WHAT YOU HAVE TO DO:
Line by line, copy all of the data exactly.

INFORMATION SHOWN:
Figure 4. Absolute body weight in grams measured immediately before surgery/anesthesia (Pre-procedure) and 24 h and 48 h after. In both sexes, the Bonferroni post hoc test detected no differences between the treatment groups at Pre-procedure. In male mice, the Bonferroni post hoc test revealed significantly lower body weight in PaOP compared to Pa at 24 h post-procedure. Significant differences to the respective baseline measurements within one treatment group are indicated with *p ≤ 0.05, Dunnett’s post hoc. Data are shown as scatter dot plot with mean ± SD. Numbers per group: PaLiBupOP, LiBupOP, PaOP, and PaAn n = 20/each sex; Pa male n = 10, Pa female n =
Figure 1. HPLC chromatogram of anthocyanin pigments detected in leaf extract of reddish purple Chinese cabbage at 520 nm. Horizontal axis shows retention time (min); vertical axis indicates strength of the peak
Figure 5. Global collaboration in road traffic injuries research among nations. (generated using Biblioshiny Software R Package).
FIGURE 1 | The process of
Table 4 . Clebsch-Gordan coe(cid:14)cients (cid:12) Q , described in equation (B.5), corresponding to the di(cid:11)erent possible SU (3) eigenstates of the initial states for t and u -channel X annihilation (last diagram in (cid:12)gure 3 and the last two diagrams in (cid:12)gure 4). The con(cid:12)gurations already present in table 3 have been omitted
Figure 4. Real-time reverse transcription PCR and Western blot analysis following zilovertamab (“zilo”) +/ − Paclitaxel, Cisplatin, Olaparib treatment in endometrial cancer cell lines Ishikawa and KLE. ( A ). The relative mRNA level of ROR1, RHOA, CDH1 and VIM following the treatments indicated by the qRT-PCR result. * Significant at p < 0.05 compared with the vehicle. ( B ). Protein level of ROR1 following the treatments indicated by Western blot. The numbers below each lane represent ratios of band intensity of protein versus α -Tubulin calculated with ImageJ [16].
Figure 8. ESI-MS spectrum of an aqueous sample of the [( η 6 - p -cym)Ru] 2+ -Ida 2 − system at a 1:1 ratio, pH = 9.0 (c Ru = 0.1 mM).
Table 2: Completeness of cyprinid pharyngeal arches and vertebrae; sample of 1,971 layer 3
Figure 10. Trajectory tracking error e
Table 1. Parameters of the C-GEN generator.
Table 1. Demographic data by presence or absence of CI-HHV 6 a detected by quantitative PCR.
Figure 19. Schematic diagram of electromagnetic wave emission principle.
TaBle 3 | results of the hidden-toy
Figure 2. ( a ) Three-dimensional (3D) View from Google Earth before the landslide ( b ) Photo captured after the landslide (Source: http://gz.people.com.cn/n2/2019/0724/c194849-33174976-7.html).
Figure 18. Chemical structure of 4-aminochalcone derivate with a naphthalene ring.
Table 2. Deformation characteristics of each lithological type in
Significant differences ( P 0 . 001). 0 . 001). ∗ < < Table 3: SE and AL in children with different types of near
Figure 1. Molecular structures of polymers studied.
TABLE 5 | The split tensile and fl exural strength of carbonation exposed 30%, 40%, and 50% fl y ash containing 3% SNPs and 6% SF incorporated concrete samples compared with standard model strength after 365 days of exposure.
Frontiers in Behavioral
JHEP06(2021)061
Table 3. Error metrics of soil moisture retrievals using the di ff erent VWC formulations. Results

COMPLETED EXERCISE:
Figure 4. Absolute body weight in grams measured immediately before surgery/anesthesia (Pre-procedure) and 24 h and 48 h after. In both sexes, the Bonferroni post hoc test detected no differences between the treatment groups at Pre-procedure. In male mice, the Bonferroni post hoc test revealed significantly lower body weight in PaOP compared to Pa at 24 h post-procedure. Significant differences to the respective baseline measurements within one treatment group are indicated with *p ≤ 0.05, Dunnett’s post hoc. Data are shown as scatter dot plot with mean ± SD. Numbers per group: PaLiBupOP, LiBupOP, PaOP, and PaAn n = 20/each sex; Pa male n = 10, Pa female n =
Figure 1. HPLC chromatogram of anthocyanin pigments detected in leaf extract of reddish purple Chinese cabbage at 520 nm. Horizontal axis shows retention time (min); vertical axis indicates strength of the peak
Figure 5. Global collaboration in road traffic injuries research among nations. (generated using Biblioshiny Software R Package).
FIGURE 1 | The process of
Table 4 . Clebsch-Gordan coe(cid:14)cients (cid:12) Q , described in equation (B.5), corresponding to the di(cid:11)erent possible SU (3) eigenstates of the initial states for t and u -channel X annihilation (last diagram in (cid:12)gure 3 and the last two diagrams in (cid:12)gure 4). The con(cid:12)gurations already present in table 3 have been omitted
Figure 4. Real-time reverse transcription PCR and Western blot analysis following zilovertamab (“zilo”) +/ − Paclitaxel, Cisplatin, Olaparib treatment in endometrial cancer cell lines Ishikawa and KLE. ( A ). The relative mRNA level of ROR1, RHOA, CDH1 and VIM following the treatments indicated by the qRT-PCR result. * Significant at p < 0.05 compared with the vehicle. ( B ). Protein level of ROR1 following the treatments indicated by Western blot. The numbers below each lane represent ratios of band intensity of protein versus α -Tubulin calculated with ImageJ [16].
Figure 8. ESI-MS spectrum of an aqueous sample of the [( η 6 - p -cym)Ru] 2+ -Ida 2 − system at a 1:1 ratio, pH = 9.0 (c Ru = 0.1 mM).
Table 2: Completeness of cyprinid pharyngeal arches and vertebrae; sample of 1,971 layer 3
Figure 10. Trajectory tracking error e
Table 1. Parameters of the C-GEN generator.
Table 1. Demographic data by presence or absence of CI-HHV 6 a detected by quantitative PCR.
Figure 19. Schematic diagram of electromagnetic wave emission principle.
TaBle 3 | results of the hidden-toy
Figure 2. ( a ) Three-dimensional (3D) View from Google Earth before the landslide ( b ) Photo captured after the landslide (Source: http://gz.people.com.cn/n2/2019/0724/c194849-33174976-7.html).
Figure 18. Chemical structure of 4-aminochalcone derivate with a naphthalene ring.
Table 2. Deformation characteristics of each lithological type in
Significant differences ( P 0 . 001). 0 . 001). ∗ < < Table 3: SE and AL in children with different types of near
Figure 1. Molecular structures of polymers studied.
TABLE 5 | The split tensile and fl exural strength of carbonation exposed 30%, 40%, and 50% fl y ash containing 3% SNPs and 6% SF incorporated concrete samples compared with standard model strength after 365 days of exposure.
Frontiers in Behavioral
JHEP06(2021)061
Table 3. Error metrics of soil moisture retrievals using the di ff erent VWC formulations. Results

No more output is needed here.